In other words, after 2,500 guns were bought with illegal intent, transferred to various criminals of one type or another, and used to kill well over 1,100 people to date, the Department of Justice announces that they’re going to deal firmly with three people who were involved in the operation by reassigning them and/or accepting their resignations.
Wow. There are huge problems here.
For starters, it looks like these three are taking the fall for bigger fish higher up the administration food chain.
We know that ATF supervisors William McMahon and William Newell knew about Fast and Furious and were directly involved in it. And we also know beyond a shadow of a doubt that Attorney General Eric Holder knew about Operation Gunrunner, which ultimately morphed into Fast and Furious. He bragged about his involvement in Gunrunner during a speech in Mexico on April 2, 2009.
Moreover, we know that one White House official was receiving regular updates on Fast and Furious. That official, Kevin O’Reilly, security director for North America, was briefed on the operation when it was taking place. And now we know that he wasn’t the only White House official being briefed. The Los Angeles Times has uncovered e-mails that show Dan Restrepo, senior Latin America adviser, and Greg Gatjanis, another White House national security official, were also kept in the loop.

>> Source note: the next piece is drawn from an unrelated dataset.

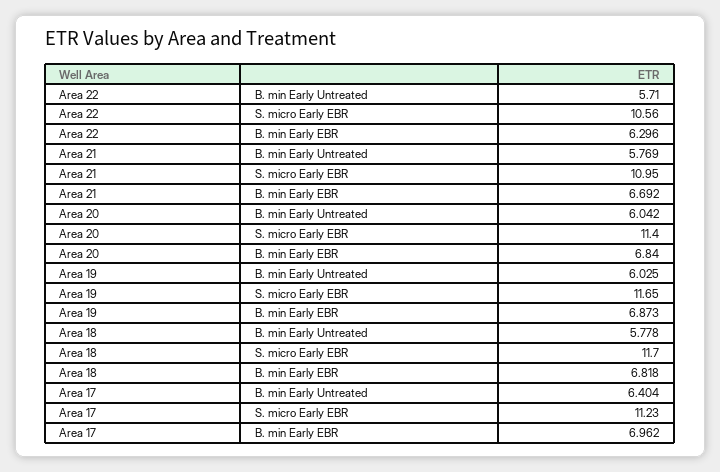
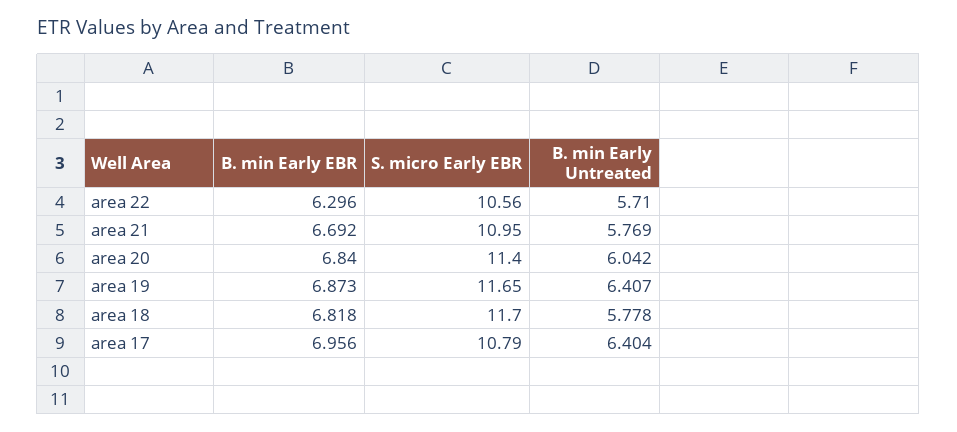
Area 19, B. min Early Untreated: 6.025 -> 6.407
Area 17, S. micro Early EBR: 11.23 -> 10.79
Area 17, B. min Early EBR: 6.962 -> 6.956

Yet, the ATF plays dumb, Holder claims he didn’t know about Fast and Furious until the spring of 2011, and President Obama just grins and says neither he nor Holder directly authorized such an operation.
And after all this, we’re supposed to feel like our government has done a good job policing itself because two people got re-assigned and an attorney quit his job? (Moreover, the two ATF supervisors directly involved in Fast and Furious, McMahon and Newell, were actually promoted.)

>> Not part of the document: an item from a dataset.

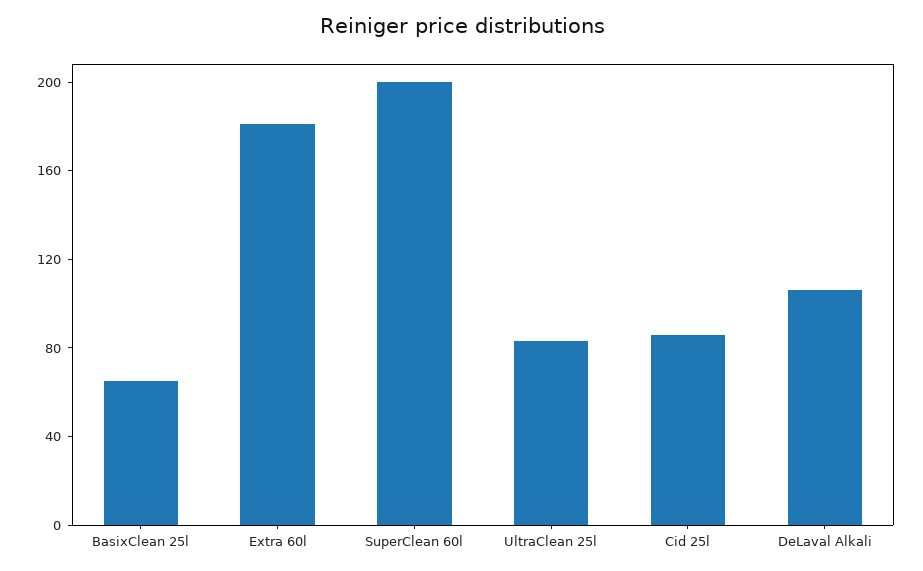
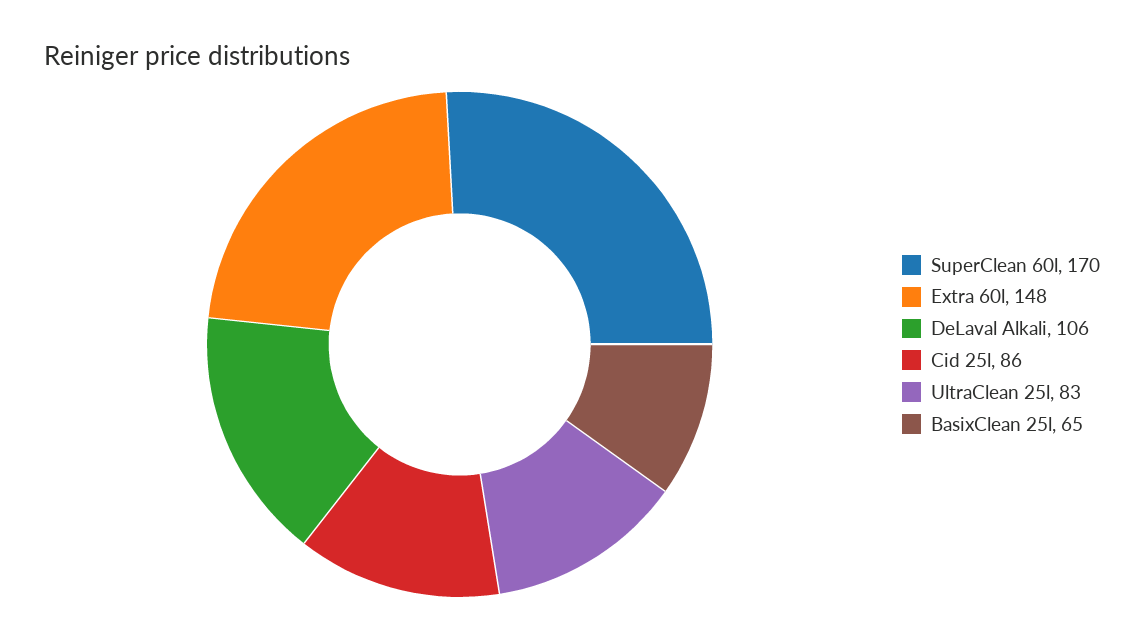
Extra 60l: 180 -> 148
SuperClean 60l: 200 -> 170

Folks, it doesn’t take a rocket scientist to figure out something isn’t right here. Even CBS News is starting to talk about the coverups involved with this operation.
This is all one big mess. It’s a tangled web of death, law infractions and destruction that only gets uglier the more one looks into it. And to make matters worse, the three people who appear to be taking the fall for the operation—Melson, Burke and Hurley—aren’t even facing criminal charges.
I bet there are a lot of people serving time in prison for far less serious gun-related crimes who wish they’d been able to resign or be reassigned instead of going to the big house.